Kelly Penton: "Because they do not have to abide by city ordinance requirements."
That stuns the neighbors like Sil and Andy, and the next potential step by the college frightens them.
Kelly Penton: "From single family residential to major institutional."
The college is now asking the city to change the zoning from residential to major institutional, giving them the power to build virtually anything they need.
A few days before the meeting, two neighbors finally got to meet with school officials and complained about the ugly parking lot in their neighborhood. The college's solution, move the entrance to the other side of the lot, and "The college has already implemented a planting and landscaping program all along Fifth, all along 25th."
Patrick Fraser: "So that's the hedge that's blocking you from seeing all the cars."
Silfredo Trujillo: "That's the hedge that's supposed to do that."
The neighbors were not impressed with the plants, and the city planning staff was not impressed with the colleges plans "The planning department at that time recommended denial of the application."
But the planning advisory board went against their own staff, ignored the pleas from the neighbors and gave the college the go-ahead to rezone their part of the neighborhood.
Patrick Fraser: "What does that tell you?"
Andy Vazquez: "It tells me a lot. It tells me a lot about what actually goes on behind closed doors."
Patrick Fraser: "The college says they don't know what they are going to build on this lot, but they do have the right to eminent domain, leading neighbors to fear they may force homeowners on this block to sell their homes to expand the Interamerican Campus another block or two.
Andy Vazquez: "Yes, it is my opinion that they intend to grow this college as far north as possible."
The school is trying to get a half-cent sales tax approved by county voters to raise millions for the college. A school spokesman said that money would go for student services and not acquiring property. When we asked them to talk with us on camera they said no. Instead issuing a statement saying that, even though there are no definite plans to build on this property, the college is committed to engage its neighbors in the planning process.

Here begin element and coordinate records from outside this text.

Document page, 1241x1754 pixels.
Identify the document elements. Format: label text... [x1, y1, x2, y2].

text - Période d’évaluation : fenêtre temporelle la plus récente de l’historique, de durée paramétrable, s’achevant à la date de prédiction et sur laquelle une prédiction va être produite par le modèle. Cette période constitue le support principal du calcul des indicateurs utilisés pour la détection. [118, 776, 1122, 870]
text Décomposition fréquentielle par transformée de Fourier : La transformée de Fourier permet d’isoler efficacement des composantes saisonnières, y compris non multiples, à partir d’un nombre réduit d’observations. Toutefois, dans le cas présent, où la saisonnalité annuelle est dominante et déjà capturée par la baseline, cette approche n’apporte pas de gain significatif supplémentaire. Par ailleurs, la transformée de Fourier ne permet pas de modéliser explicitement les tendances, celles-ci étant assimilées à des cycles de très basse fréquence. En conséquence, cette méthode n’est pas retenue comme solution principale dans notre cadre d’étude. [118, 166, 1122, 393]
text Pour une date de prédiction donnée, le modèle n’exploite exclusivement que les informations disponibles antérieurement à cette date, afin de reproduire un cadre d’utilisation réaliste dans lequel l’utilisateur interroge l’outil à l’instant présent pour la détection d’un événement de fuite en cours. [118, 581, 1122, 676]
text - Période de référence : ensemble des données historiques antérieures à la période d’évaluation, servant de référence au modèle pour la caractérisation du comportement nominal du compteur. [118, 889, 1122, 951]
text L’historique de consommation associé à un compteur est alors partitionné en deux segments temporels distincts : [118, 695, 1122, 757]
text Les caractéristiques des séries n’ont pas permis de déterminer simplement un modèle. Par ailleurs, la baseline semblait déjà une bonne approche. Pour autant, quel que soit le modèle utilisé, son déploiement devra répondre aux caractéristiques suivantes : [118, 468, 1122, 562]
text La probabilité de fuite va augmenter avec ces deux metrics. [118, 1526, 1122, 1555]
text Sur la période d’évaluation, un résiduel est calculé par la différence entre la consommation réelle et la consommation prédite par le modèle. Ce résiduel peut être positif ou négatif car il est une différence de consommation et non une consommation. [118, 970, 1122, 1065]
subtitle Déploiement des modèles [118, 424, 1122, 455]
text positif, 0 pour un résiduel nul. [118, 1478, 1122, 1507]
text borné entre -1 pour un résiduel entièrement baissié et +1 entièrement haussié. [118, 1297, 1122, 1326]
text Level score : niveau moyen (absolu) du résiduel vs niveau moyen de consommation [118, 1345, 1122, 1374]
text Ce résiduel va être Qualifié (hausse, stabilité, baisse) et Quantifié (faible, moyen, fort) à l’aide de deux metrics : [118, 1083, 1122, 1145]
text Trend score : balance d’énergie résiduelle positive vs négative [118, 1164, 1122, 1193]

Andy Vazquez: "What we would like to see happen, first of all, is that the college be a truthful entity."
The college does have to get city commissioners to approve the zoning change. The neighbors have no hope of winning there. They have learned their lesson in battling Miami-Dade College.
Silfredo Trujillo: "They can pretty much do whatever they want."
It was once a community college, in this neighborhood it's now known for its Community Clash.